For those of you who haven’t been in Second Life yet, it is a 3D virtual world. People make their avatars look the way they want, face, hair, clothing, etc. Some of them even look like people! They also make other objects, like buildings, trees, lampposts, and hookahs. Yes, those large pots for burning plant material. They have multiple hoses so that a group can all smoke at once.
I was completely blown away on the first day of the open beta.
I heard voices down by the beach and walked over there. I found a group of young adults who were talking and joking and smoking. It was like any gathering you might find on a beach or in a city park somewhere. There was even a guy playing guitar. They were having a grand old time. I spent about 15 minutes there before I realized how unique this experience was.
I’ve been involved in developing this technology for almost 10 years. I know intimately its architecture and components. I worked through the process of integrating it into Second Life. But on that virtual beach in this online virtual world, I forgot all this.
Because of the guitar.
It’s something you almost take for granted in a group of people hanging out. There is the talk, the girls flirting with the guys, the clink of a beer bottle being pulled from a cooler chest, and a guitar.
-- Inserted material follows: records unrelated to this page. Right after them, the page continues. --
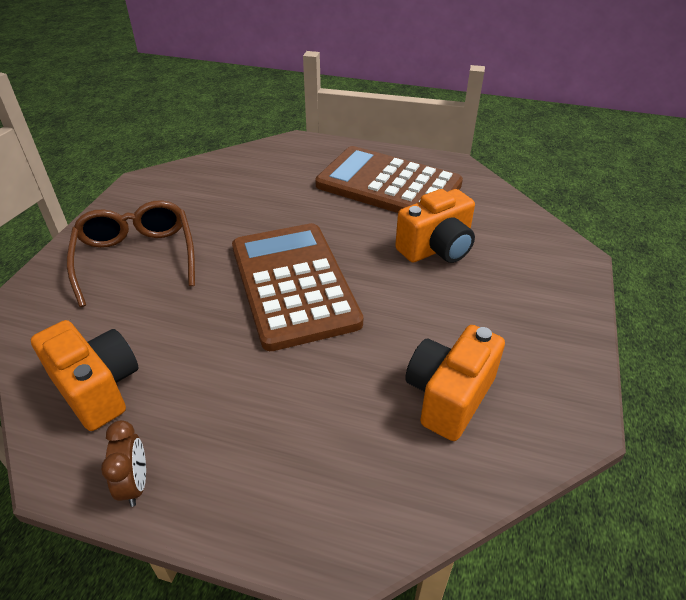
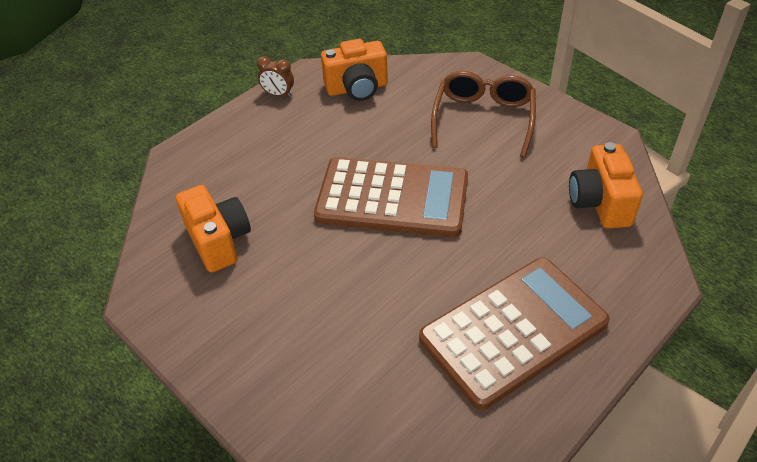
camera: 120 degrees right, 5 degrees up
(137, 259) = (483, 120): brown glasses -> brown glasses turned 90 degrees counterclockwise
(436, 249) = (374, 317): orange camera -> orange camera (599, 203)

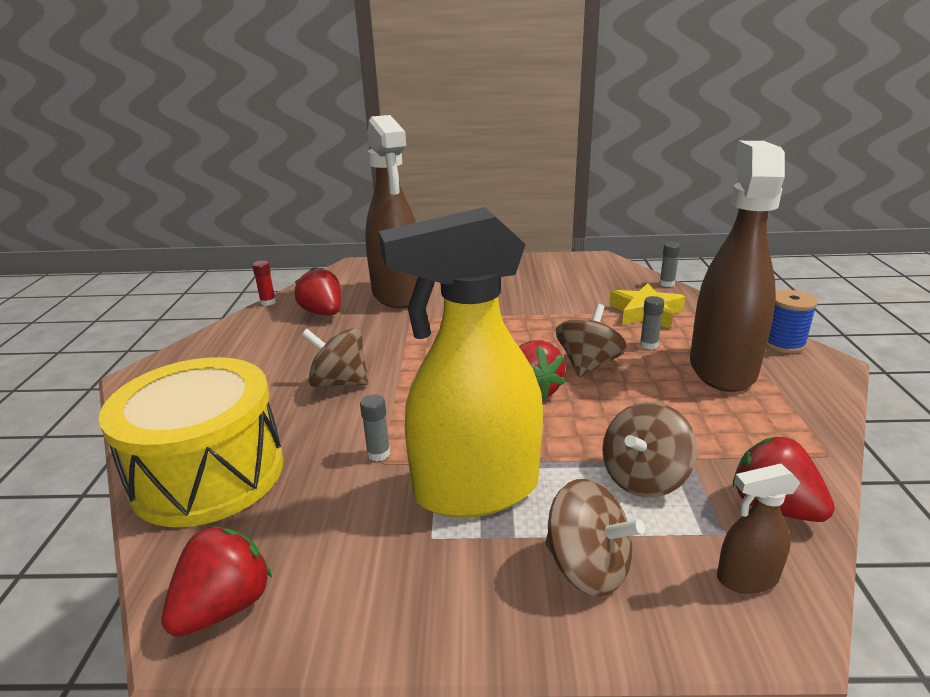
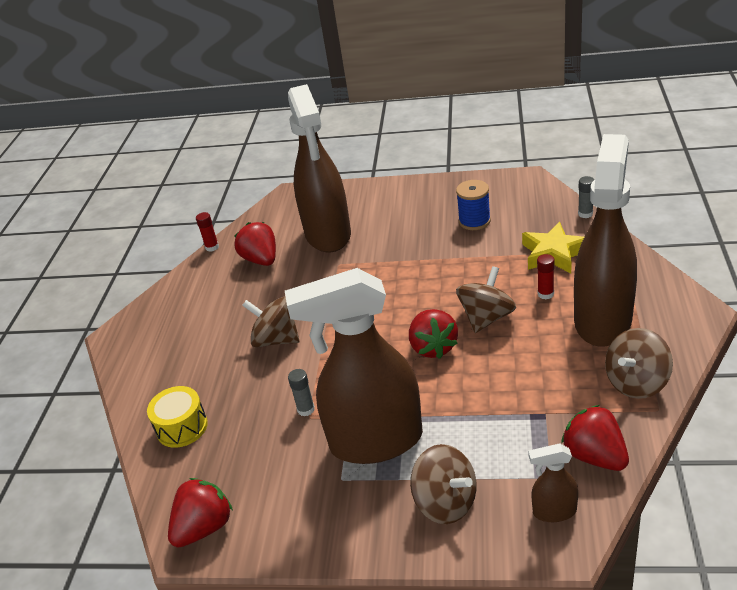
camera: 10 degrees right, 10 degrees up
(208, 474) = (182, 427): yellow drum -> yellow drum, size x0.48
(475, 490) = (375, 441): yellow spray bottle -> brown spray bottle
(644, 478) = (504, 431): brown spinning top -> brown spinning top (636, 382)
(648, 345) = (545, 294): grey glue stick -> red glue stick
(783, 343) = (669, 290): blue spool -> blue spool (474, 221)

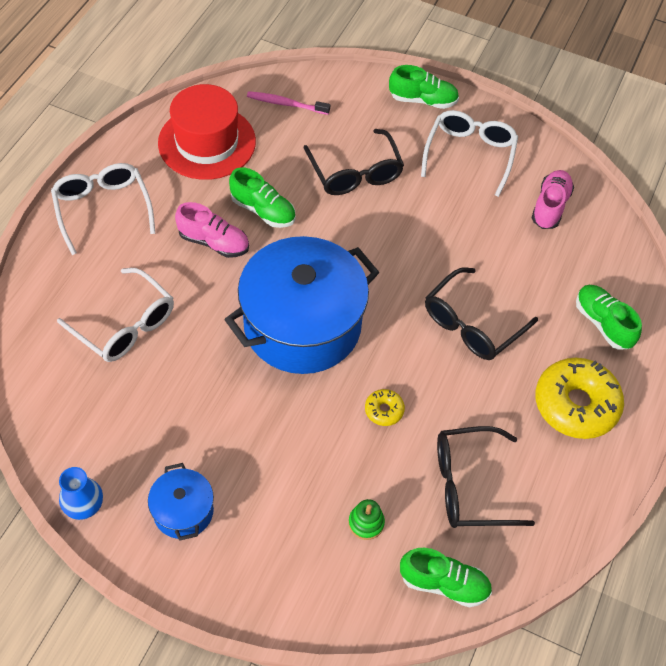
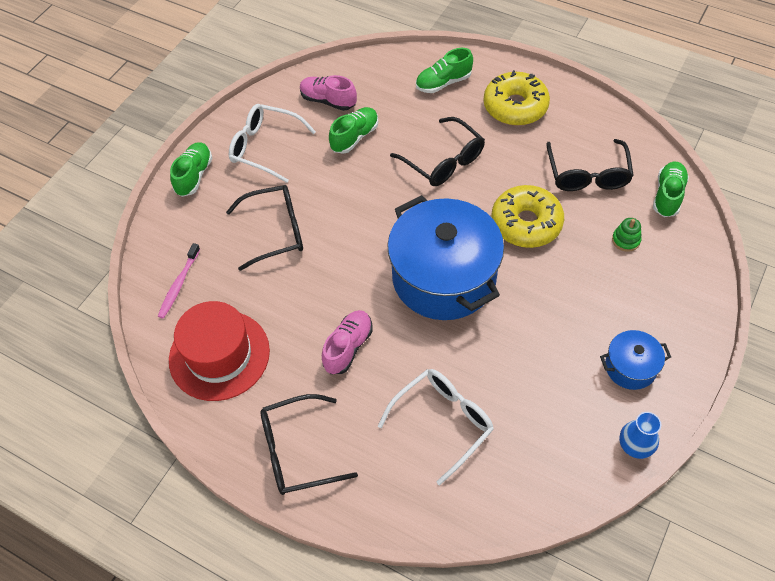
camera: 80 degrees left, 0 degrees up
(102, 208) = (297, 451): white glasses -> black glasses
(263, 210) = (313, 306): green shoe -> green shoe (354, 137)
(384, 410) = (526, 223): yellow donut -> yellow donut, size x2.21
Music sets the mood.
My career is in streaming media over the Internet, so I’ve thought about streaming music. MP3, Podcast, etcŠ But this was different.
This was a guy playing guitar-strumming some chords for the most part-in a live group of people hanging out. It is not a “streaming music” application per se. Though there was music and it was being streamed. Sorta. It was _live_ music. It had that interplay with the conversation and the antics that made all the difference.
It was completely unique because it it wasn’t possible before. It takes everything this new technology has to offer. 3D means the guitar sounded like it was coming from the guitarist. You can move around the beach and it feels solid and real. Proximity-based means that there is no “chat room”, you can walk up to the guitar to get closer, or farther away to emphasize a more intimate discussion. High-definition audio means this is the first mainstream VoIP application with sound quality good enough where a guitar sounds like a guitar making music. You wouldn’t want to hear a guitar over Skype, let alone a mobile phone.
And these folks didn’t care about the technology. They weren’t even talking about it. They take technology for granted, and just use it. In this case, to hang out, talk, joke, laugh, cry, strum a guitar, and pretend to be a little naughty smoking a hookah .


If you build it, they will strum. Thanks for the report, Keith!